Alastair’s Place

Software development, Cocoa, Objective-C, life. Stuff like that.

Why Not Unicode in Identifiers?

Earlier today, Graham Lee linked on Twitter to a piece by Poul-Henning Kamp about the “tyranny of ASCII” in programming language syntax.

Kamp’s contention is that we should be free to use (for instance) “Dentistry symbol light down and horizontal with wave” (U+23C7, ‘⏇’ if your browser has it) as an identifier in a program if we so choose. Or, perhaps more reasonably, Ω₀.

It’s certainly an appealing idea, especially to anyone who has ever attempted to implement a mathematical algorithm, or even an otherwise non-mathematical algorithm that has come from an academic paper (which tend to use mathematical notation).

It is, perhaps, less than obvious what dangers await the unwary in this area; I think by now many people are familiar with the confusability of various glyphs, but perhaps it is not so obvious that e.g. ‘a’ and ‘а’ are in fact entirely different characters (the second is Cyrillic). Nor is it obvious to the uninitiated that ‘é’ differs in any way from ‘é’, or that care must be taken when comparing strings as a result, let alone more problematic character equivalences like ‘ß’ and “sz”/“ss”.

If we are going to propose allowing Unicode in identifiers, then, we need to specify:

  • Which code points are and are not going to be allowed? e.g. Do we allow combining marks? Spacing modified letters? Private use characters?

  • Do we allow bi-directional text? What about embedded bidi? If so, we can support Hebrew and Arabic, but matching identifiers is going to get complicated really quickly (the characters might be in either order, depending on the Unicode bidi rules)

  • Do we allow identifiers to consist of characters from different scripts? For instance, is “аnd” a valid identifier? It isn’t the same as “and”…

  • How are the compiler and linker going to determine a symbol table match? Does “æ” match “ae”? Does “ï” match “i”? What about “ß” and “ss”?

  • What about the system linker (probably most important on systems with dynamic linking support)? Name mangling might be a solution, but we get exactly one chance to get that right before creating ABI compatibility problems. C++ didn’t do so well at that, as I recall.

Additionally, because different people have different fonts on their systems and not all code points necessarily have glyphs in all of (or even any of) those fonts, we perhaps need to think what will happen if a developer opens a source file on a machine that is lacking some glyphs that are needed to render an identifier. How is that displayed to them? Is it just a matter for their text-editor? Maybe so, but until text editors have a good way to deal with this situation, it’s potentially a bigger problem for the developer themselves.

Another concern is that, particularly in the case of Arabic, Indic and Far-Eastern languages, just typing “characters” on your keyboard can be quite an involved process. Certainly speakers of those languages may be familiar with the input methods they need to use, but that is not true generally, and if we permit identifiers containing such characters we risk fragmenting the developer community along natural language boundaries — people will write code that can only easily be used by a native user of their particular script.

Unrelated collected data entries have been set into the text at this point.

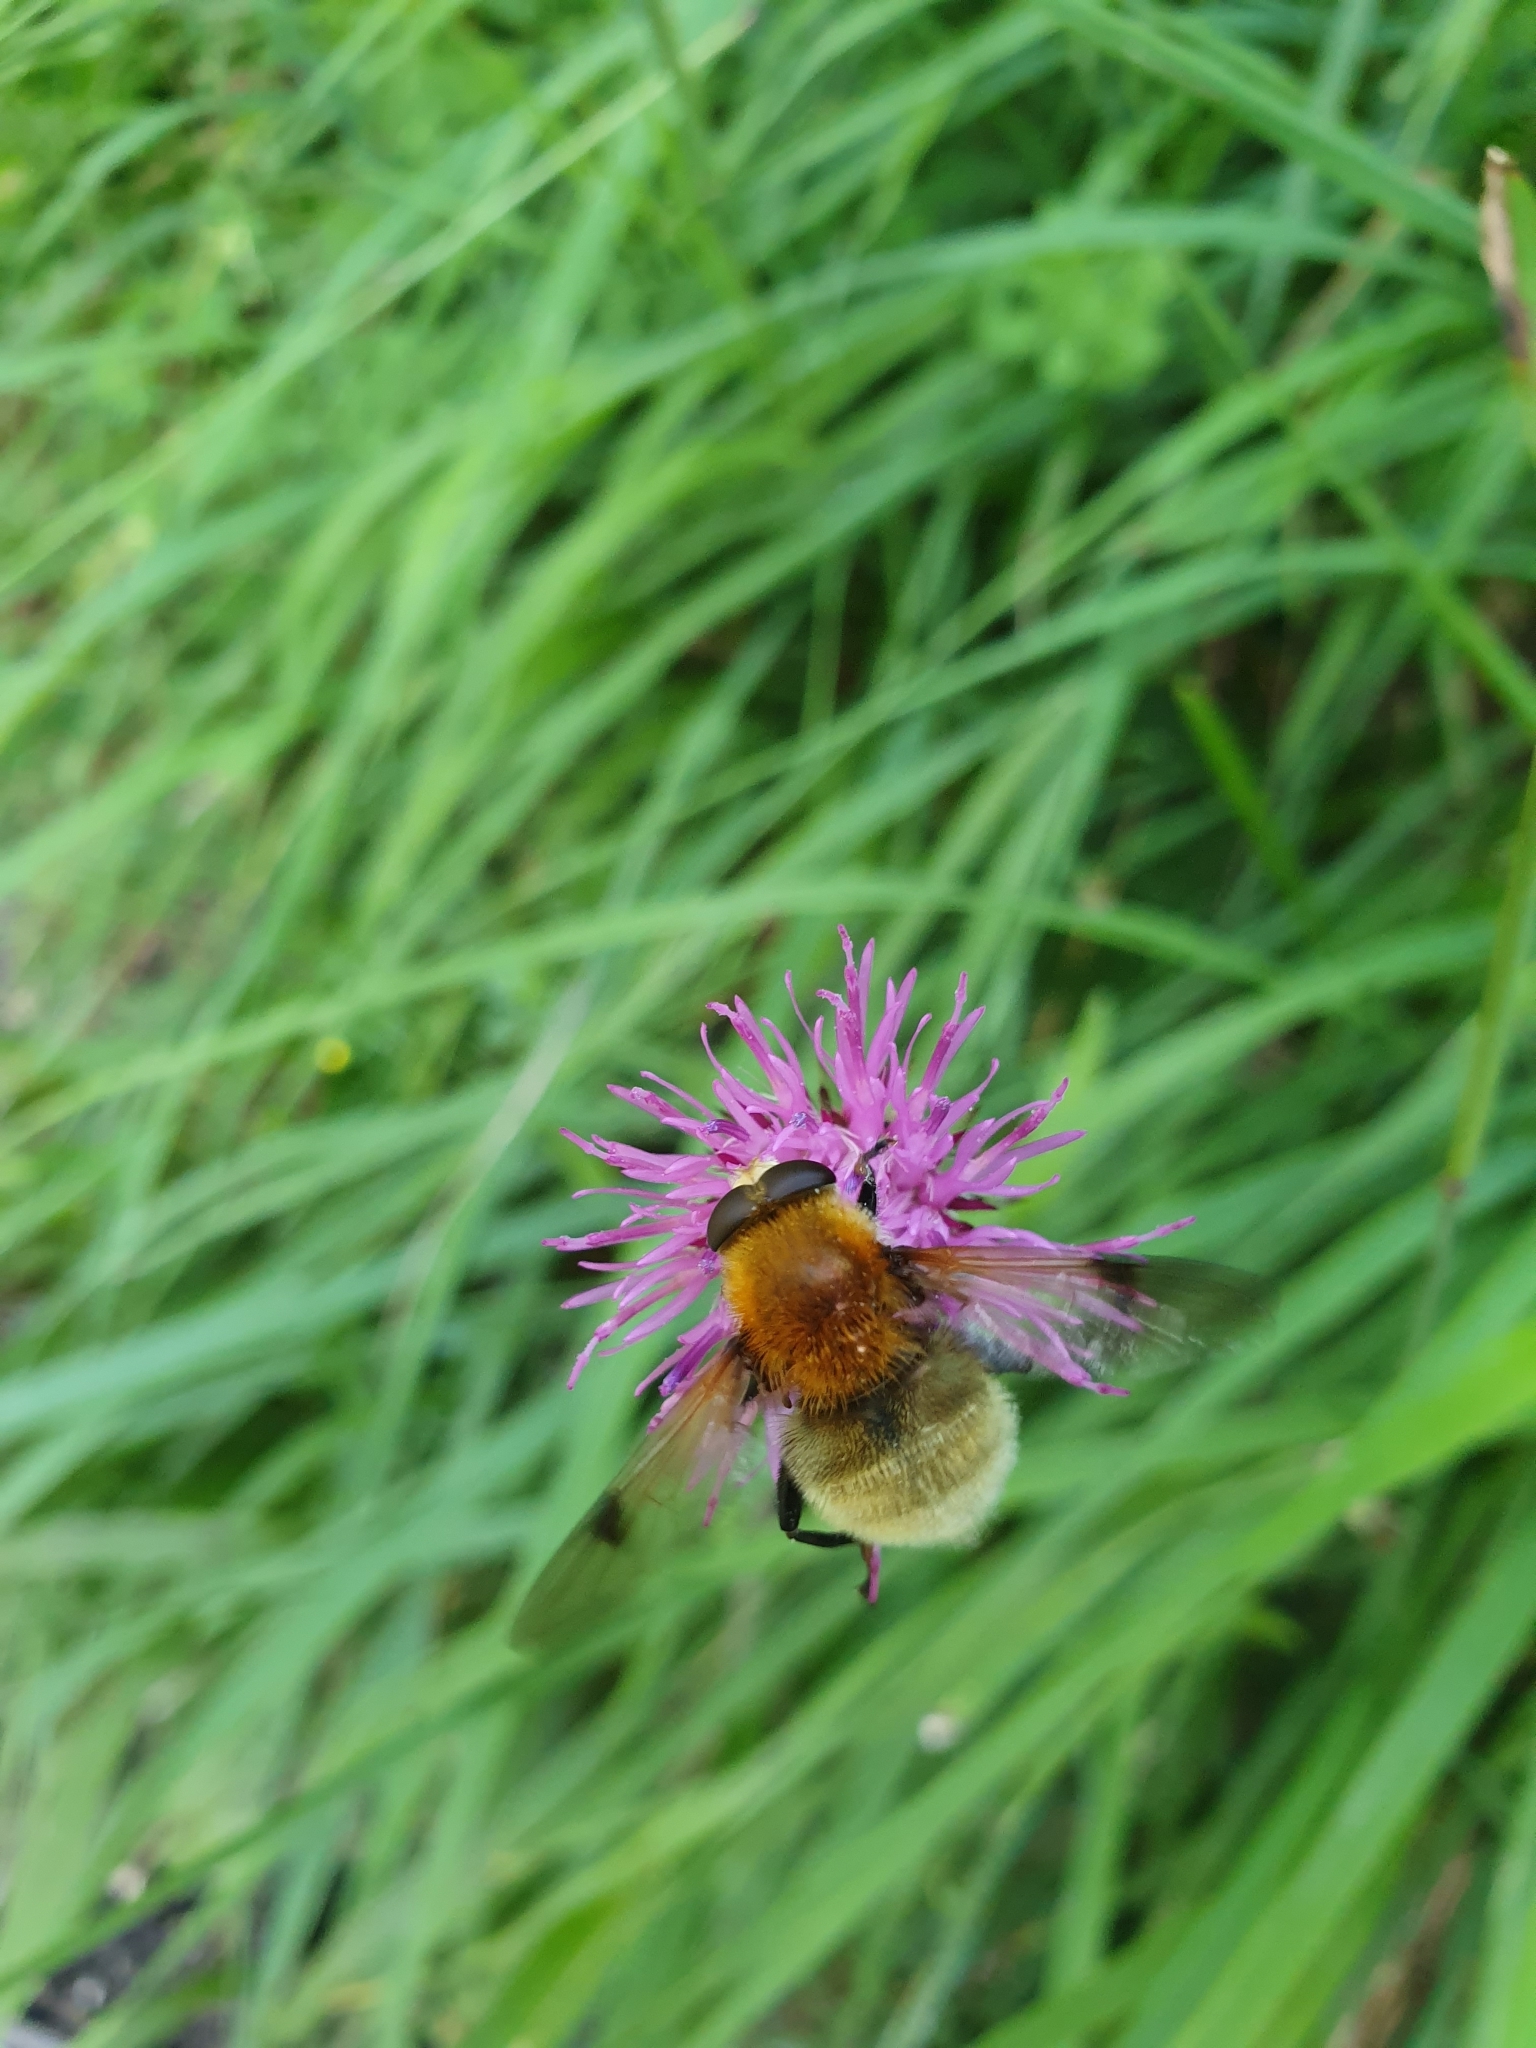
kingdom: Animalia
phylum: Arthropoda
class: Insecta
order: Diptera
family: Syrphidae
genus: Sericomyia
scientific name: Sericomyia superbiens
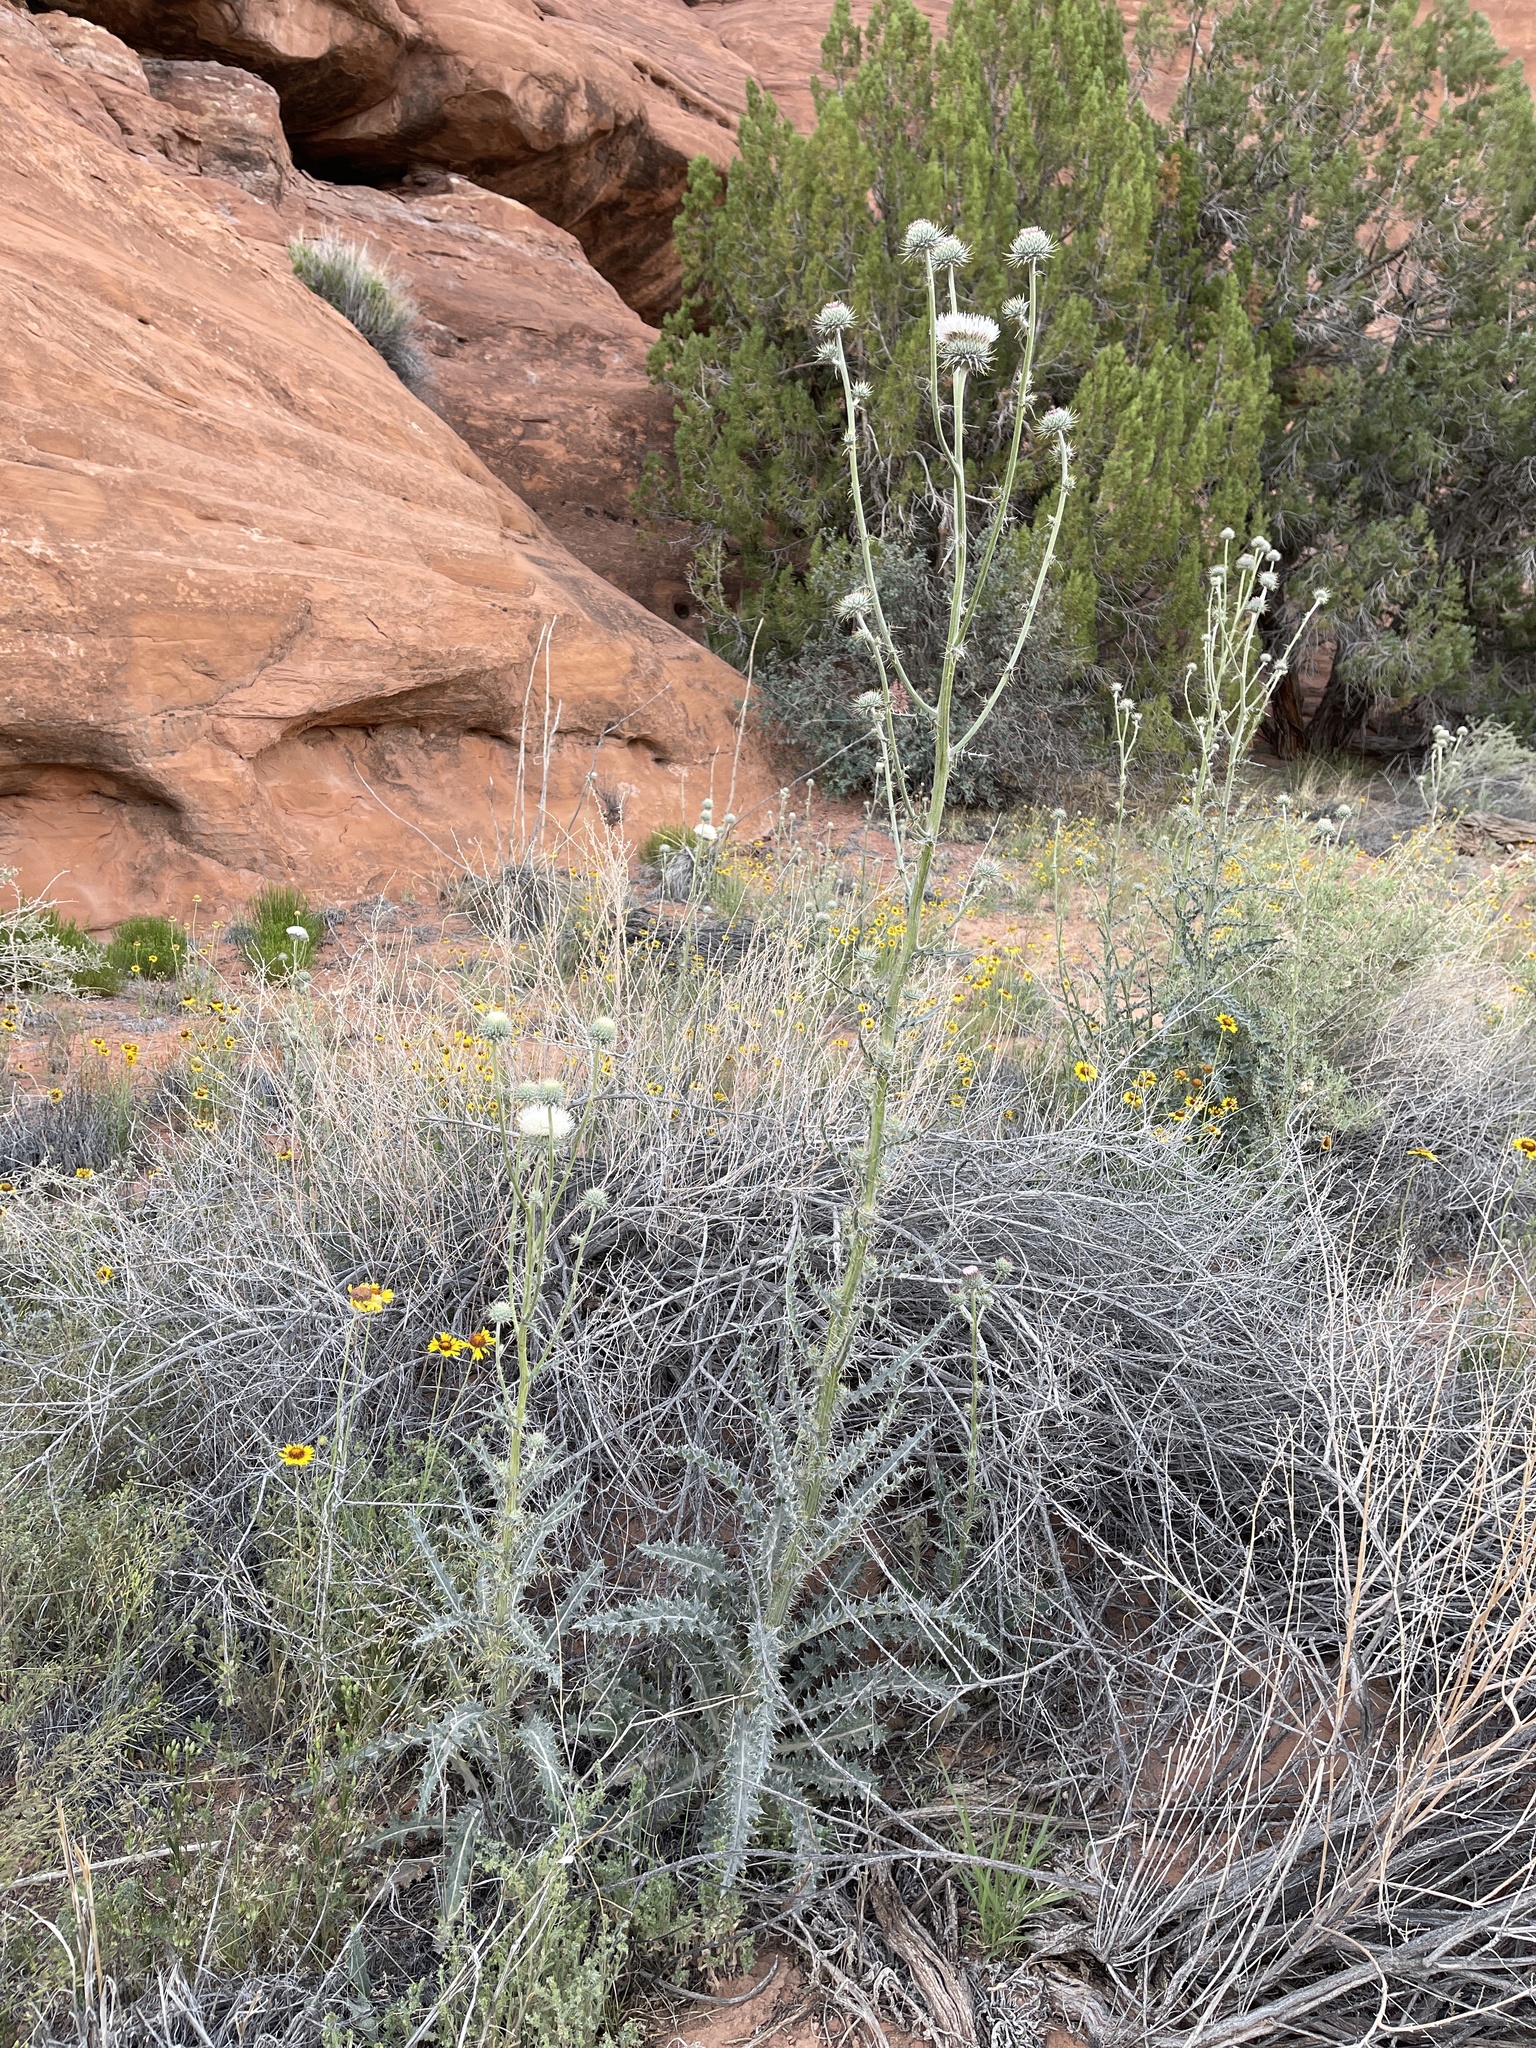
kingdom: Plantae
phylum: Tracheophyta
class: Magnoliopsida
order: Asterales
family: Asteraceae
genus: Cirsium
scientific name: Cirsium neomexicanum
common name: New mexico thistle
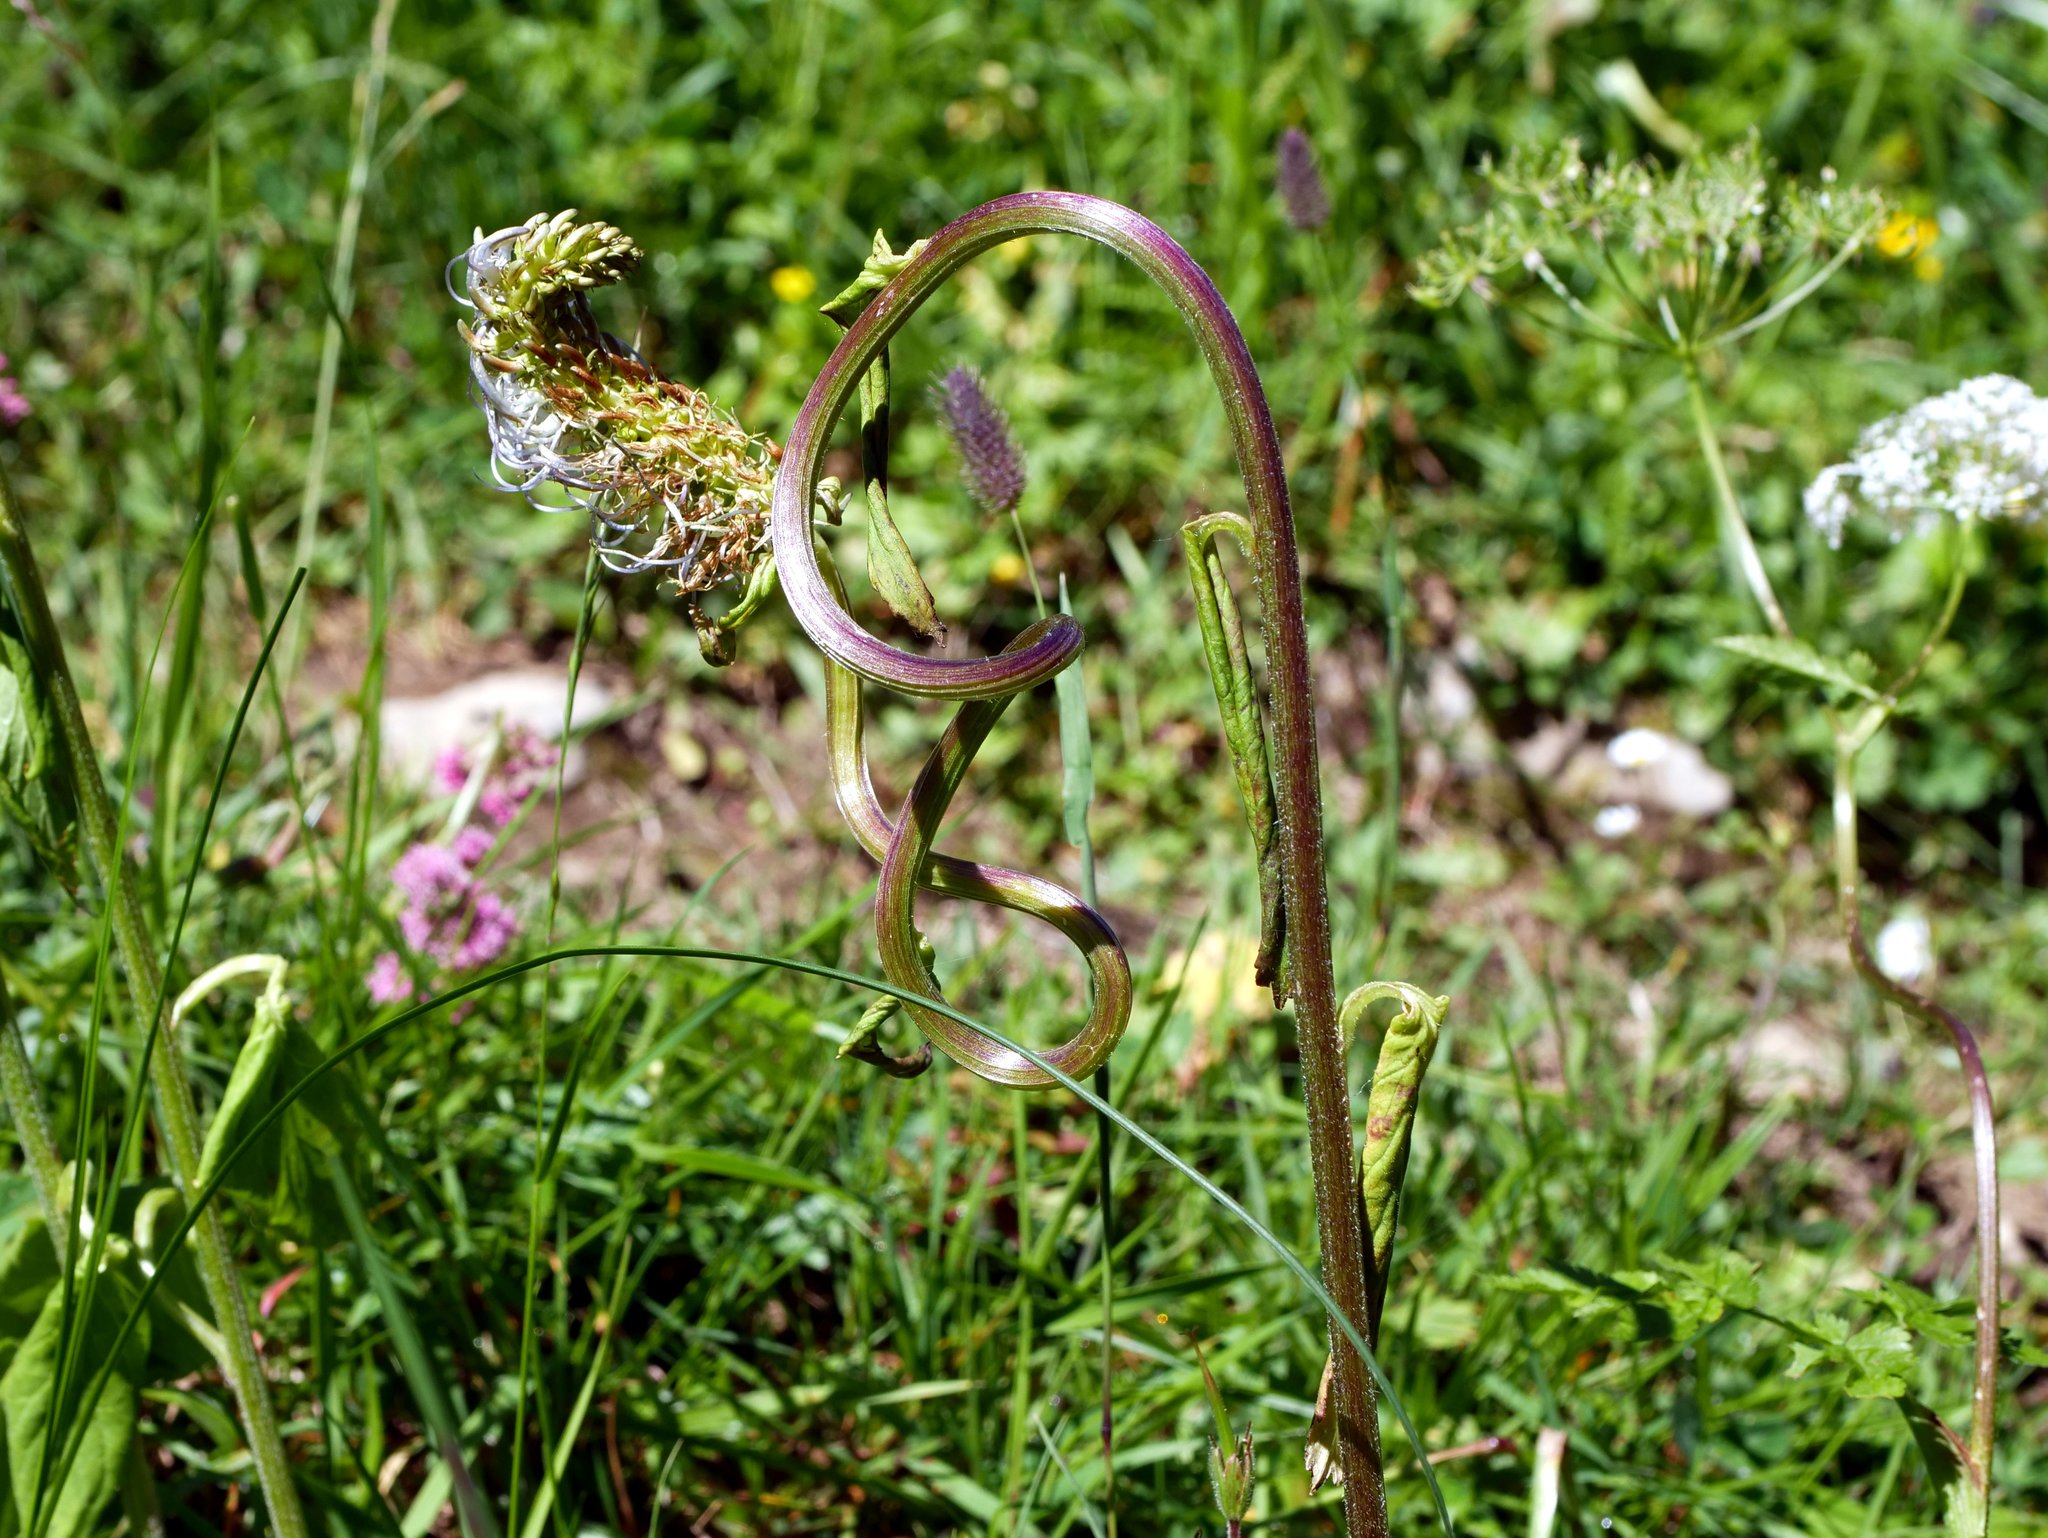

ASCII may be a poor subset of Unicode, but it’s very unlikely that any computer user anywhere on the planet is unable to type the majority of its characters. Unlike (say) allowing CJK characters in code, which means that anyone unfamiliar with the script will be relegated to using Cut and Paste (it isn’t even feasible in that particular case to attempt to locate the character by looking through a Unicode character palette — there are many thousands of different CJK characters).

Even if we restrict ourselves to (say) Latin characters plus accents, there’s still plenty of potential for confusion; just look at ‘ë’ and ‘e̎’ or ‘ç’, ‘c̡’, ‘c̦’.

For my money, then, allowing arbitrary Unicode identifiers is a mistake. I have nothing against the use of arbitrary Unicode in comments and string constants, but in the core syntax of a programming language more care is necessary in order to avoid creating problems.

Of course, some people retort that the issues I raise could be addressed by means of policies of individual projects. That’s true to a degree, though it still invites fragmentation of the developer community (which, I contend, is highly undesirable), and it doesn’t really address problems such as that of deciding on the equivalence of different characters/identifiers.

Personally, while I’m in favour, in principle, of expanding the set of characters we allow in programming languages, I think it needs to be done carefully and with considerable thought.